Hunting for Information

I come from a family that is against guns and hunting.  From what I gather this is because guns mean causing harm and hunting causes harm to animals.  To many this is viewed as one of the worst things anyone could do.  As a teenager I found it contradictory because we raised cows and chickens that were slaughtered and then we ate them.  How was this any different from going deer hunting and then feeding your family venison for 6 months?  It was also a contradiction to the way of life where I grew up – an area dominated by farming and logging where people take natural resources and use them for survival.

At age 20 I left the east coast and moved to the Colorado mountains.  After spending time hiking and observing wildlife in the local National Park, I decided that my calling in life was to help wild animals.  My reason was that I loved to see them and like the naive, uneducated young person I was, I just wanted to help there be as many wild animals as possible in the world because that was a wonderful thing.  I enrolled in a Fish & Wildlife Management degree program in Montana so that I could save the pandas.

I got much more of an education than I could have ever imagined…

During the first year of classes, I discovered that those who worked to keep or save wildlife and wildlife habitats were the very people who hunted them!  These hunters are the ones who fully fund our government wildlife conservation programs.  This is done through sales of hunting  and fishing licenses. My tax dollars do not fund these government agencies whose job is to keep our wildlife populations healthy. I was stunned by this!  The people who were hunting these animals were the same people spending money and voting to keep the animal populations around and their habitats intact.

Extracted records
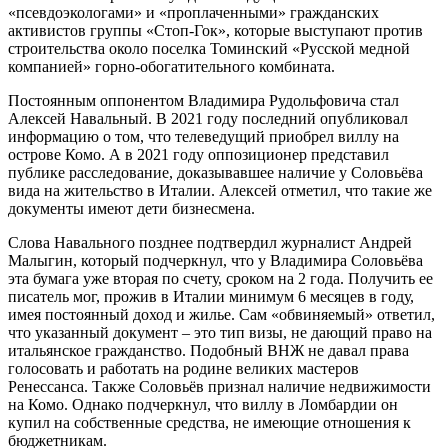
«псевдоэкологами» и «проплаченными» гражданских
активистов группы «Стоп-Гок», которые выступают против
строительства около поселка Томинский «Русской медной
компанией» горно-обогатительного комбината.
Постоянным оппонентом Владимира Рудольфовича стал
Алексей Навальный. В 2021 году последний опубликовал
информацию о том, что телеведущий приобрел виллу на
острове Комо. А в 2021 году оппозиционер представил
публике расследование, доказывавшее наличие у Соловьёва
вида на жительство в Италии. Алексей отметил, что такие же
документы имеют дети бизнесмена.
Слова Навального позднее подтвердил журналист Андрей
Малыгин, который подчеркнул, что у Владимира Соловьёва
эта бумага уже вторая по счету, сроком на 2 года. Получить ее
писатель мог, прожив в Италии минимум 6 месяцев в году,
имея постоянный доход и жилье. Сам «обвиняемый» ответил,
что указанный документ – это тип визы, не дающий право на
итальянское гражданство. Подобный ВНЖ не давал права
голосовать и работать на родине великих мастеров
Ренессанса. Также Соловьёв признал наличие недвижимости
на Комо. Однако подчеркнул, что виллу в Ломбардии он
купил на собственные средства, не имеющие отношения к
бюджетникам.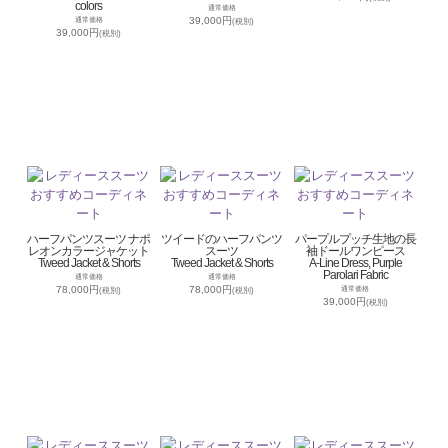
colors
通常価格
39,000円
通常価格
(税別)
39,000円
(税別)
ハーフパンツスーツ ナポ
ツイードのハーフパンツ
パープルプッチ生地の長
レオンカラージャケット
スーツ
袖ドールワンピース
Tweed Jacket & Shorts
Tweed Jacket & Shorts
A-Line Dress, Purple
Parolari Fabric
通常価格
通常価格
78,000円
78,000円
通常価格
(税別)
(税別)
39,000円
(税別)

#### Activity A:
According to the piece on hunting, why did the writer find the family's stance against hunting contradictory as a teenager?
#### Activity B:
Rewrite the stretch of the piece on hunting from "I come from" through "them for survival.", changing "cows" to "pigs".

#### Exercise response A:
The family raised cows and chickens that were slaughtered and eaten, which the writer saw as no different from hunting deer and feeding a family venison for six months. The stance also clashed with the way of life where the writer grew up, an area of farming and logging where people take natural resources and use them for survival.

#### Exercise response B:
I come from a family that is against guns and hunting.  From what I gather this is because guns mean causing harm and hunting causes harm to animals.  To many this is viewed as one of the worst things anyone could do.  As a teenager I found it contradictory because we raised pigs and chickens that were slaughtered and then we ate them.  How was this any different from going deer hunting and then feeding your family venison for 6 months?  It was also a contradiction to the way of life where I grew up – an area dominated by farming and logging where people take natural resources and use them for survival.